McGinty's, Mollie's, and Shepherd's reading of the text should allow us to outlaw divorce as well as permit stoning of people caught in adultery (among numerous other Biblical social injunctions that are as clear if not clearer than the positions taken against male-male intercourse). Even in the highly suspect John 8 Jesus never told them not to stone the woman. It was, at best, a bet that their guilt would press them not to kill her. The hermeneutic applied to the abomination of all forms of same gender love is uneven and irrational rooted in a weak notion of "Natural Law", the assumptions of which we need to be highly critical if we are to render as true an understanding of the text's application to any form of contemporary living. To suggest that the unquestioned hierarchy of men over women was not a part of the same natural laws of social order that govern these texts is to selectively ignore the text itself (cue so-called "trajectory hermenuetics" which is another way of using the text to legitimate current structures of society).
So why is this a problem? It falls firmly and hangs precariously on the proposition that "Natural Law" is an absolute and non-negotiable proposition. I argue that the non-negotiable status of "Natural Law" is explained more by the socio-cultural intuition that male-male sex is grotesque. This has much more to do with socially constructed boundaries than a direct command of God and so, it is both mutable and tentative since it is directed by fallen human inclinations. Moreover, even if these social structures were indeed commanded of God, as we can argue with good reason was the case among the Hebrews and Israelites, it is also clear that again with good reason, these structures have been radically changed in the course of both Jewish and Christian history.
Yet, because we still have this intuitive sense that specifically male-male sexual activity is disgusting, it is a non-negotiable social structure that must be obeyed and enforced outside of all human activity that has radically changed since when these texts were addressed to their specific audiences. For example, to suggest that Jesus had a medieval Catholic hierarchy or even a Congregational system in mind among Christians is a stretch at best if we look to the source. Yet these structures are considered to be media that specially reveal God as special means of God's grace.
The Bible clearly reveals to us frail human social structures that have a track record of consistent failure in their duty to reveal the grace of God. This includes how people of color, the poor, women, and even people who are attracted to those of the same gender have been treated. What needs to happen is an embrace of the frailty and mutable tentativeness of all of these structures in order to divine the greater purpose for which they are constructed. And, yes, that means that there is room for homosexuals to fully participate in that purpose.

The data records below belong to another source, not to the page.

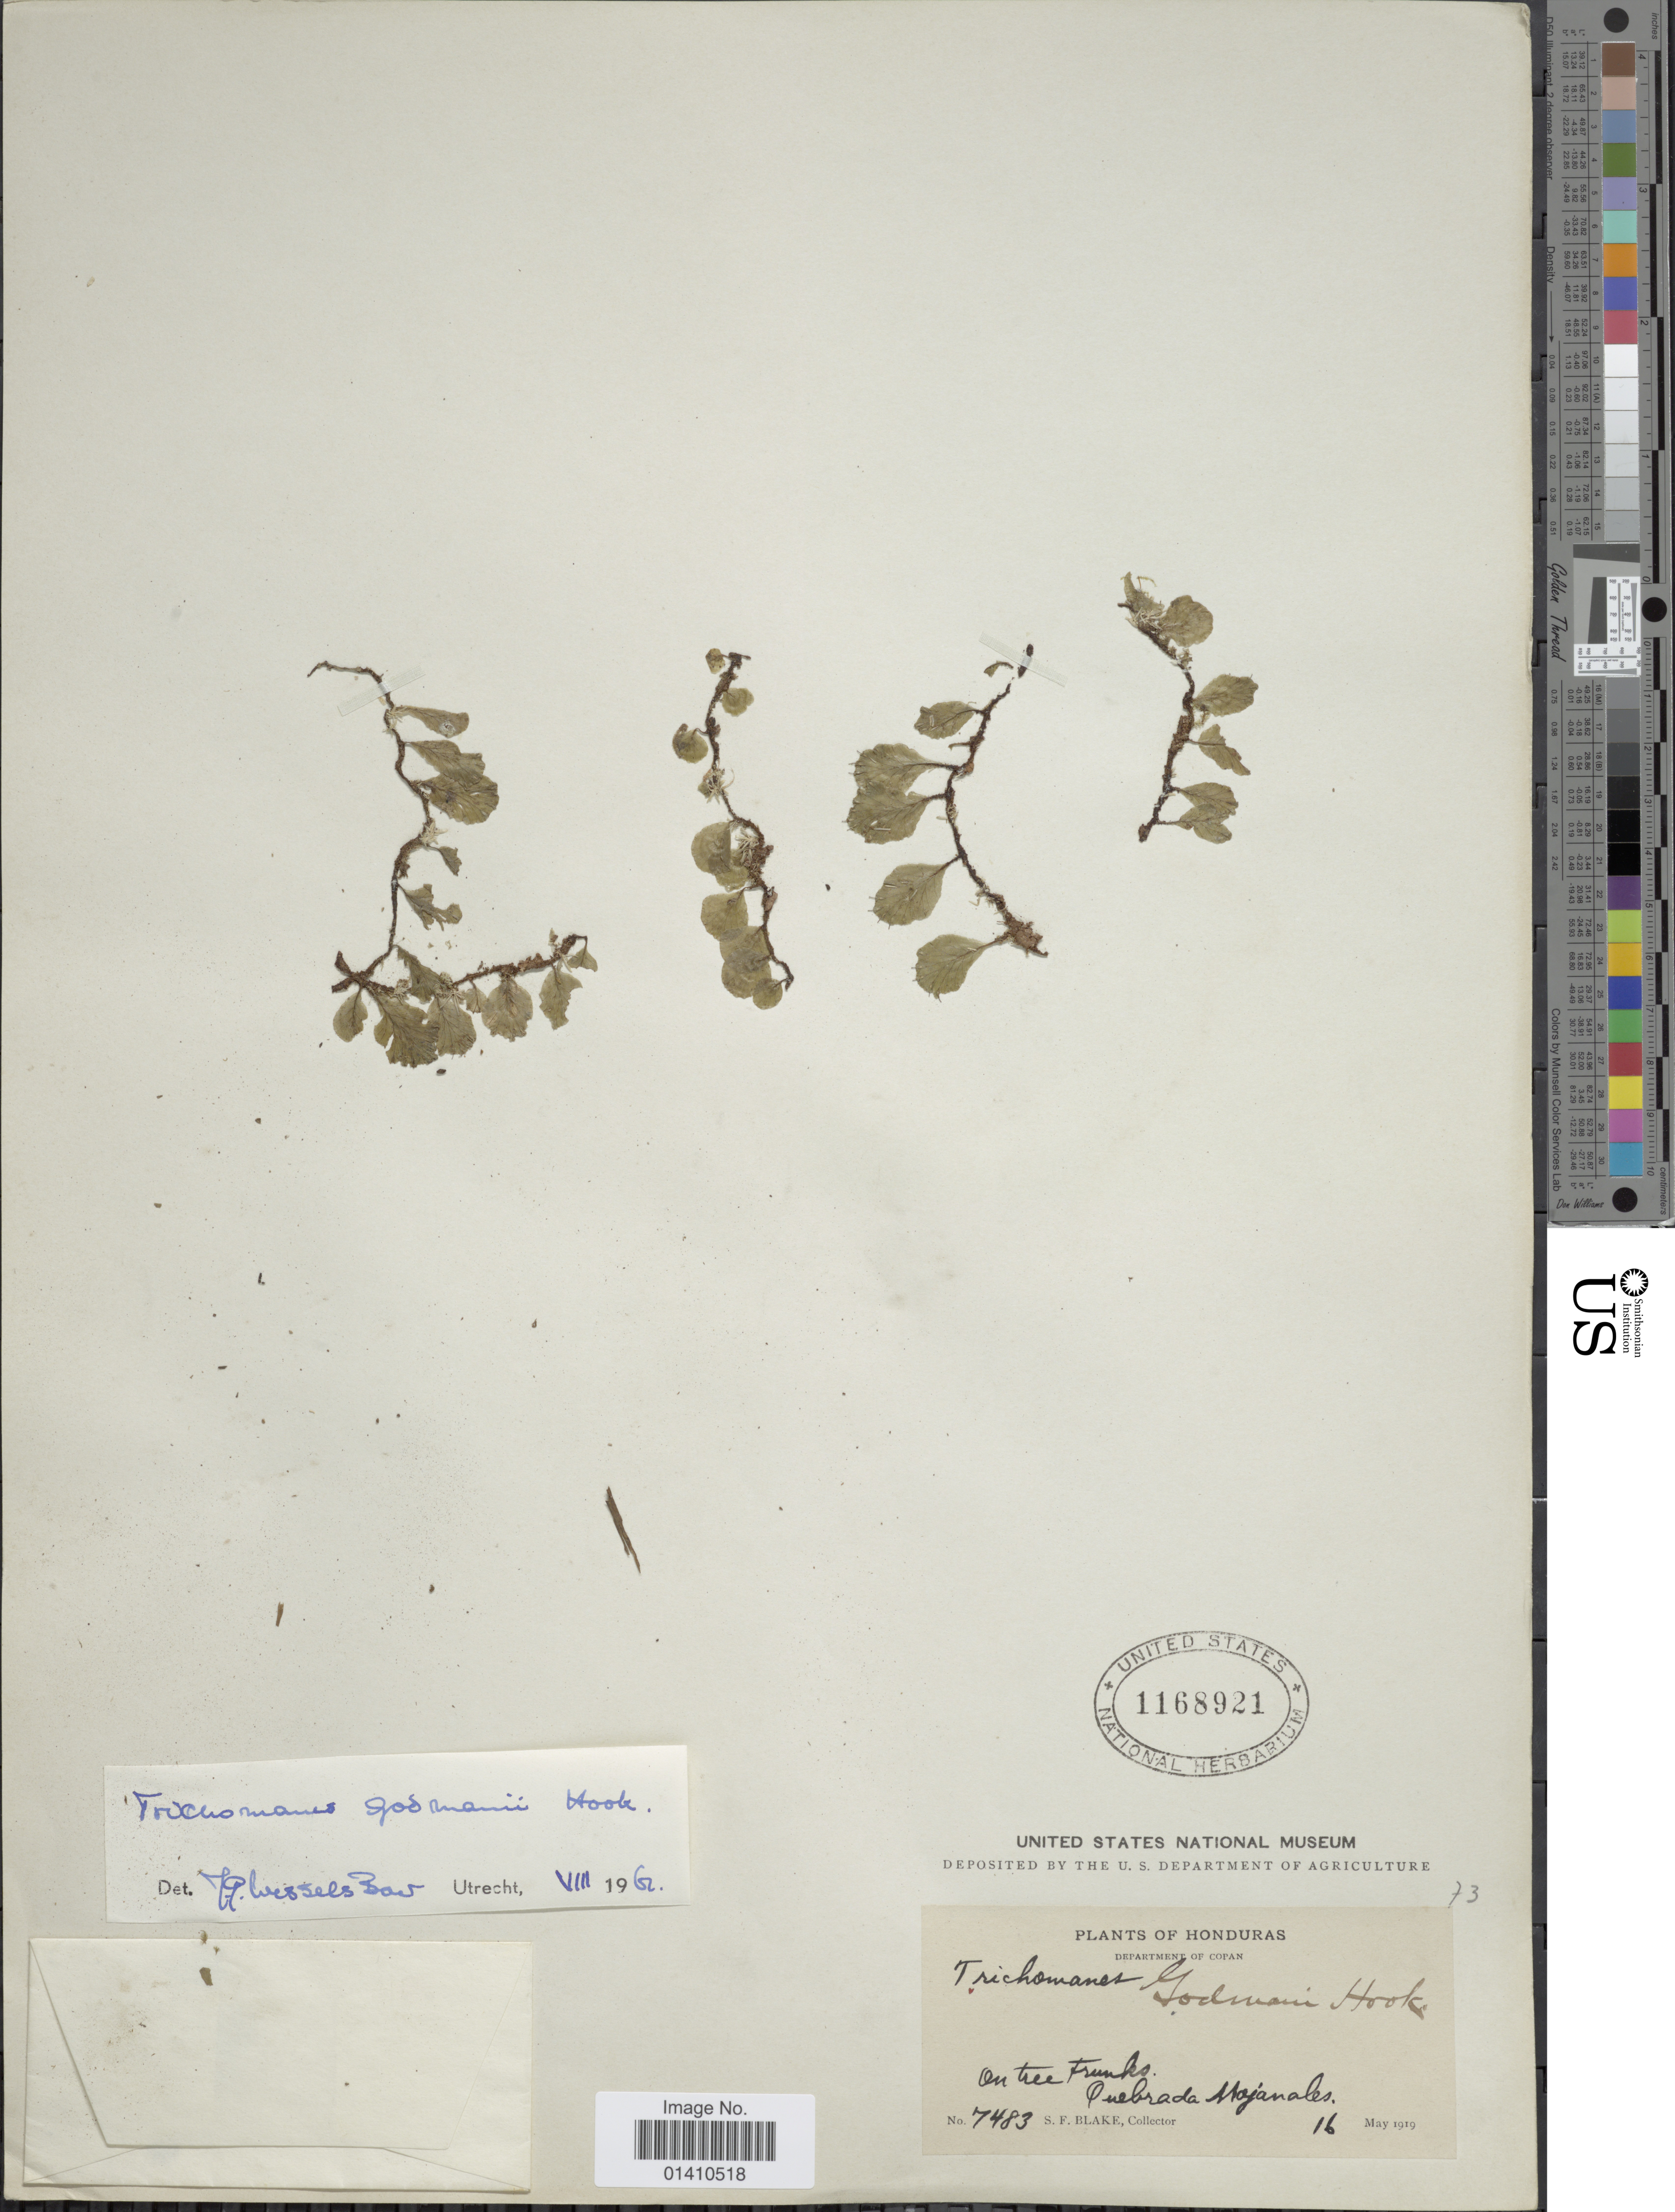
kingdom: Plantae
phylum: Tracheophyta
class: Polypodiopsida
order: Hymenophyllales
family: Hymenophyllaceae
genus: Didymoglossum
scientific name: Didymoglossum godmanii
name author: (Hook. ex Baker) Ebihara & Dubuisson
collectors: S. Blake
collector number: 7483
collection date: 1919-05-16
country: Honduras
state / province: Copán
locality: On tree trumbs, Quebrada Mojanales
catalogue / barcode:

UPDATE: Adam presents a few more general thoughts on the issue here. Money quote:
For some, I believe the Bible has become an idol. Some place the Bible above Jesus’ compassion and love, Jesus’ radical inclusivity, and hold steadfast onto what they believe to be the correct interpretation of a small amount of verses that speak about same-sex relations. To those who repeatedly start quoting Leviticus and Romans verses as soon as anyone brings up the topic of homosexuality, I’d suggest perhaps you stick your Bible back up on the shelf for awhile. Perhaps it should collect a little bit of dust. And maybe, just maybe, you need to go out and grab coffee with someone who’s gay. Maybe you need to hear their story, learn about what they’ve been through, how they’ve experienced Christians and the church.